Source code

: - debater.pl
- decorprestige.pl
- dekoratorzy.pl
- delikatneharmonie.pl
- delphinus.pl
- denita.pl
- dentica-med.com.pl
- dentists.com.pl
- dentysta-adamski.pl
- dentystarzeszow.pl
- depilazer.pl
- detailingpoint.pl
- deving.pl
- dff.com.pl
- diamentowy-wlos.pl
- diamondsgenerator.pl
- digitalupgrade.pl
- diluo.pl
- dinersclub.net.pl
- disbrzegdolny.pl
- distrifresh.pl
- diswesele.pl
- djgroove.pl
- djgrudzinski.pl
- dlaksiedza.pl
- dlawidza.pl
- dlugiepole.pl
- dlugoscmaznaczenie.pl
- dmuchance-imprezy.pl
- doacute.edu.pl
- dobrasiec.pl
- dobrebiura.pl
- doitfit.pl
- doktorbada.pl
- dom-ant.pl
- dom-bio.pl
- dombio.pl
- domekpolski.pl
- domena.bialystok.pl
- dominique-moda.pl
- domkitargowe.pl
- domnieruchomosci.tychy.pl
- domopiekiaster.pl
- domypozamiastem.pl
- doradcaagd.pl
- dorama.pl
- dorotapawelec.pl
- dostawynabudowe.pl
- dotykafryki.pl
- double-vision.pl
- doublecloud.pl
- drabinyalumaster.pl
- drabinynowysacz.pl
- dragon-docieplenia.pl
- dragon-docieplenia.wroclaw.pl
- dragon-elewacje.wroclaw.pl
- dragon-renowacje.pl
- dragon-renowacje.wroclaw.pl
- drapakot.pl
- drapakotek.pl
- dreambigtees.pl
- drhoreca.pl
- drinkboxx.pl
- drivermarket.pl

**PROBLEM REQUIREMENTS**
Count the lines in the items above that contain the string "wroclaw", and reply with the number alone.

**FINAL ANSWER**
3